TASK DATA =>
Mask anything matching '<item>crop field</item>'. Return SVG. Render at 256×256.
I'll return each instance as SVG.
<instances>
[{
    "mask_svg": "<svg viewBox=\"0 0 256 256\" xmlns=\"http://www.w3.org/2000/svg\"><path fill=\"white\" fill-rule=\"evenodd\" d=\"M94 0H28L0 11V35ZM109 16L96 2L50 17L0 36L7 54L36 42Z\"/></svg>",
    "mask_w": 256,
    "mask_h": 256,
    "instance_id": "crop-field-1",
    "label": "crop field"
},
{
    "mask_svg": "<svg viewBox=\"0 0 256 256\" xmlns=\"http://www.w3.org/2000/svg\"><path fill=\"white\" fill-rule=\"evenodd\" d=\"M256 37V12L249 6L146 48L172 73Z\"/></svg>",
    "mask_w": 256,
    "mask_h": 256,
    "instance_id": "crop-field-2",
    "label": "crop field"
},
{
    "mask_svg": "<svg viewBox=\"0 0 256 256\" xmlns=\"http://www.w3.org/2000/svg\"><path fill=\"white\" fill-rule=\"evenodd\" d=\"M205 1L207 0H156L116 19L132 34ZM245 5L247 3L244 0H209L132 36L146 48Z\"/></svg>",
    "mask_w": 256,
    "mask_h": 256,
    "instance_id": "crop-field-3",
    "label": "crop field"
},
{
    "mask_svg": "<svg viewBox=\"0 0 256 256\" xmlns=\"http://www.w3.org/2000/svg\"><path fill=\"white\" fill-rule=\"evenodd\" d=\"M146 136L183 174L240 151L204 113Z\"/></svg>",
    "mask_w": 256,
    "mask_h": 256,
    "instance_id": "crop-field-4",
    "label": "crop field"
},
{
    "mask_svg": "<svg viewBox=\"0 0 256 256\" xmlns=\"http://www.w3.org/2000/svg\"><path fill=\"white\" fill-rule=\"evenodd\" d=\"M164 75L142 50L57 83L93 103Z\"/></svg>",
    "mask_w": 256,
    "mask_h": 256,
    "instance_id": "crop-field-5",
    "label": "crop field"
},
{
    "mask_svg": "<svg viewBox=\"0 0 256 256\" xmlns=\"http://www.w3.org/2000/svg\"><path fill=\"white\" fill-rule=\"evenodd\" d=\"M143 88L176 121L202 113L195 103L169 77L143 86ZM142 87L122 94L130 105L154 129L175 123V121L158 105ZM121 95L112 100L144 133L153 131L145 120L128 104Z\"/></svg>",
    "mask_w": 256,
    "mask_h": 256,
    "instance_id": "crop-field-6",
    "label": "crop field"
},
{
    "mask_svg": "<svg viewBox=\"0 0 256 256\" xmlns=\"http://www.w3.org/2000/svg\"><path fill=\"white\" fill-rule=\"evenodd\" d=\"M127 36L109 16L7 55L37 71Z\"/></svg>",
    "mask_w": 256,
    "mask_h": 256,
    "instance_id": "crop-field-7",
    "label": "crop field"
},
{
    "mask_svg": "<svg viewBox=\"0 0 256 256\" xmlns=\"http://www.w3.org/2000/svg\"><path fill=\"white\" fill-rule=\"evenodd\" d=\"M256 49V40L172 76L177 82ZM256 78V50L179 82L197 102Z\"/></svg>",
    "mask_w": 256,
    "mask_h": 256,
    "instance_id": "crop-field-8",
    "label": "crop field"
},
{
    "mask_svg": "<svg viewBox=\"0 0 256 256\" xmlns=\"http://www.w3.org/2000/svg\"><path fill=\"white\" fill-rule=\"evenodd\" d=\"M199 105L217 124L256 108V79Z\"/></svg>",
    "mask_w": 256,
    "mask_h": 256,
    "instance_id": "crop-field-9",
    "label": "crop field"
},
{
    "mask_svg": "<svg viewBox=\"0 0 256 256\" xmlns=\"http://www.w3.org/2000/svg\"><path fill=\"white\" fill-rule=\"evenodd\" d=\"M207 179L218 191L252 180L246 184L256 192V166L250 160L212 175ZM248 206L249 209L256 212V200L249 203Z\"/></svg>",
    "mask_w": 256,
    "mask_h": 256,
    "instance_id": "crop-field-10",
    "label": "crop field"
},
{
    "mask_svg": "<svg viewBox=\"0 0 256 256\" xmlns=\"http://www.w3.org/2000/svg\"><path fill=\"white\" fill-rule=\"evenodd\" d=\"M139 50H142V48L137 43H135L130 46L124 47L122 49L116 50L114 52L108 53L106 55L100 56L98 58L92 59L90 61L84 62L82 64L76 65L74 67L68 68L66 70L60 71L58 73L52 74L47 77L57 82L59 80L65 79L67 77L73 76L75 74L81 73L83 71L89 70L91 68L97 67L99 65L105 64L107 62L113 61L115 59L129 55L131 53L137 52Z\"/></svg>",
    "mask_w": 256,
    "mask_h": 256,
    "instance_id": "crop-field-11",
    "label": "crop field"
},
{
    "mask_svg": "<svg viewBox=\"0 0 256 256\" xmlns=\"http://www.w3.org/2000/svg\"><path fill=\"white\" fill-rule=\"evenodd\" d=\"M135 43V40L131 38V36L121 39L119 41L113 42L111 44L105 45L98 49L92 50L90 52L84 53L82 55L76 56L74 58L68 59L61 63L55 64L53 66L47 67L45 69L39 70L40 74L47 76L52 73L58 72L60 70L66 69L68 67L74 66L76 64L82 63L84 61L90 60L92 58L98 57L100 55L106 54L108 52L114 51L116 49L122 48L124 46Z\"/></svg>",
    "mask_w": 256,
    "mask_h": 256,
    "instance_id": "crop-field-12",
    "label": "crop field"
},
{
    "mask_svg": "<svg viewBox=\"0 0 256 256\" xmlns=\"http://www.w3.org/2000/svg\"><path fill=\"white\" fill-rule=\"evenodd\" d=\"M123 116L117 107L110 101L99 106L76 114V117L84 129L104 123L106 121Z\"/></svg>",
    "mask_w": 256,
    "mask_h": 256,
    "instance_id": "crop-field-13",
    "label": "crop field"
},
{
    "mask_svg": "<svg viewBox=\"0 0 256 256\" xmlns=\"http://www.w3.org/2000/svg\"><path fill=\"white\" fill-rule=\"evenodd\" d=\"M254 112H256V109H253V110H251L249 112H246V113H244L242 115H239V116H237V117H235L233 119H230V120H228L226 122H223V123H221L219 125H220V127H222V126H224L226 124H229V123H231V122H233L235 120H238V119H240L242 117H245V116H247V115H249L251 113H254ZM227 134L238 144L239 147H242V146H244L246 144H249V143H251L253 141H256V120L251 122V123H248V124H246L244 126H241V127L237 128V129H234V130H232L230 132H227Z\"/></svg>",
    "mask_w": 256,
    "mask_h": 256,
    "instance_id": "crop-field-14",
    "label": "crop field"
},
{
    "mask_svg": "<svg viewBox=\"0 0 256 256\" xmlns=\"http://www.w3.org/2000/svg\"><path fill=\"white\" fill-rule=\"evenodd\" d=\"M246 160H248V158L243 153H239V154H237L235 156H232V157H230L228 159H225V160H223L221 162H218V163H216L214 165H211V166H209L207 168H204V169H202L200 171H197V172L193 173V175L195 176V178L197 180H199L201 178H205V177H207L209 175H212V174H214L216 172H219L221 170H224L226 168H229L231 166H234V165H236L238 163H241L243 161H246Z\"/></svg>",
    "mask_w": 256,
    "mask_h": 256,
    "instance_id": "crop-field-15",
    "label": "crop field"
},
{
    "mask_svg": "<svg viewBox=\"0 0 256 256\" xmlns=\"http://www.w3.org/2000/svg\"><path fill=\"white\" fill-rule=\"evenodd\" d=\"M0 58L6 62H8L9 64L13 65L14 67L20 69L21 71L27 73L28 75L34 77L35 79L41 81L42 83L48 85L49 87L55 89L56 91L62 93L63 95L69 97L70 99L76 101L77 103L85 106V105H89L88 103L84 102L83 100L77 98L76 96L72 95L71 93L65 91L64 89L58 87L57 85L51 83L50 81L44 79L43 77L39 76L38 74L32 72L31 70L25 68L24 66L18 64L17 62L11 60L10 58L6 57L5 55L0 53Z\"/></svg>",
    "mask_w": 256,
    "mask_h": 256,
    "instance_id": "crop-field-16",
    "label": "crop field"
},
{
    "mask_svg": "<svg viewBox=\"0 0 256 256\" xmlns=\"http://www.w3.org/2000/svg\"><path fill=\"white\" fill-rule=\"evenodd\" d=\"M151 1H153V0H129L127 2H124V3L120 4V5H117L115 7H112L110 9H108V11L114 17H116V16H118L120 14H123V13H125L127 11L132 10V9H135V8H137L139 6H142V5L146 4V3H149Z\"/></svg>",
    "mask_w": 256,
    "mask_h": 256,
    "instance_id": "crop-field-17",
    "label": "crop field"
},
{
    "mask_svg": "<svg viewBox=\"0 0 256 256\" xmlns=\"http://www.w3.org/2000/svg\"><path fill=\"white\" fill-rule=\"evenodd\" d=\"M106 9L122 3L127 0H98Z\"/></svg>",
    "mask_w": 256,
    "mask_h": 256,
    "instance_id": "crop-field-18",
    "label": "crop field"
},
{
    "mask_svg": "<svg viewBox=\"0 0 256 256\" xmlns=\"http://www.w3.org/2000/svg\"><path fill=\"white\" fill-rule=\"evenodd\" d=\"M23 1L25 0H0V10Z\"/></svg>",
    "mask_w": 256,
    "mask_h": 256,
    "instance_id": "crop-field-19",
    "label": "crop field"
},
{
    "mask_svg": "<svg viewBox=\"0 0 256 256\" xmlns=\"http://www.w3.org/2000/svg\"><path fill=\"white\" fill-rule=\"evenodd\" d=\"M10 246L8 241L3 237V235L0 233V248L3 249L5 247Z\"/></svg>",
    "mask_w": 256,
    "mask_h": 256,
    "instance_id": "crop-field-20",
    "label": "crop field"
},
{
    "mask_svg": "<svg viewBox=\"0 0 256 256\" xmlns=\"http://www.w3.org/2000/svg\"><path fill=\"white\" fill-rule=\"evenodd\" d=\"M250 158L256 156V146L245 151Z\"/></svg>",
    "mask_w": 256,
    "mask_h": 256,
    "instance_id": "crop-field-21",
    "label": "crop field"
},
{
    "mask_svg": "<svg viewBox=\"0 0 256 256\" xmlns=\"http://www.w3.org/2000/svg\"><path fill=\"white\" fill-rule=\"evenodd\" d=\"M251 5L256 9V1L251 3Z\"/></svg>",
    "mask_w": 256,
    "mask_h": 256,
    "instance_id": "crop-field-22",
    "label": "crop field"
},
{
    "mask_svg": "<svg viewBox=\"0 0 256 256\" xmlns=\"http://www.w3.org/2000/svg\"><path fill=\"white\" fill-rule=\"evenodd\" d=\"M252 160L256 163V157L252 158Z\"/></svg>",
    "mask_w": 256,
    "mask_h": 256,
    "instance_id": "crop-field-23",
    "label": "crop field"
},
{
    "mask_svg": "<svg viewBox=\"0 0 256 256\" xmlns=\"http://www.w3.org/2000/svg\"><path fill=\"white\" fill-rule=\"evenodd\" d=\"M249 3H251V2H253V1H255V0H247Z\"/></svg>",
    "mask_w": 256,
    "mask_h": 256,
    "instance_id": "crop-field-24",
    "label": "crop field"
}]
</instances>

GIVEN EXERCISE =>
Please turn the records, from their first line through the line that contains "37V12L249 6L146 48L172", into a numbered list, counting both of those lines and leaving out any blank lines.

RESPONSE TO THIS EXERCISE =>
1. Mask anything matching '<item>crop field</item>'. Return SVG. Render at 256×256.
2. I'll return each instance as SVG.
3. <instances>
4. [{
5.     "mask_svg": "<svg viewBox=\"0 0 256 256\" xmlns=\"http://www.w3.org/2000/svg\"><path fill=\"white\" fill-rule=\"evenodd\" d=\"M94 0H28L0 11V35ZM109 16L96 2L50 17L0 36L7 54L36 42Z\"/></svg>",
6.     "mask_w": 256,
7.     "mask_h": 256,
8.     "instance_id": "crop-field-1",
9.     "label": "crop field"
10. },
11. {
12.     "mask_svg": "<svg viewBox=\"0 0 256 256\" xmlns=\"http://www.w3.org/2000/svg\"><path fill=\"white\" fill-rule=\"evenodd\" d=\"M256 37V12L249 6L146 48L172 73Z\"/></svg>",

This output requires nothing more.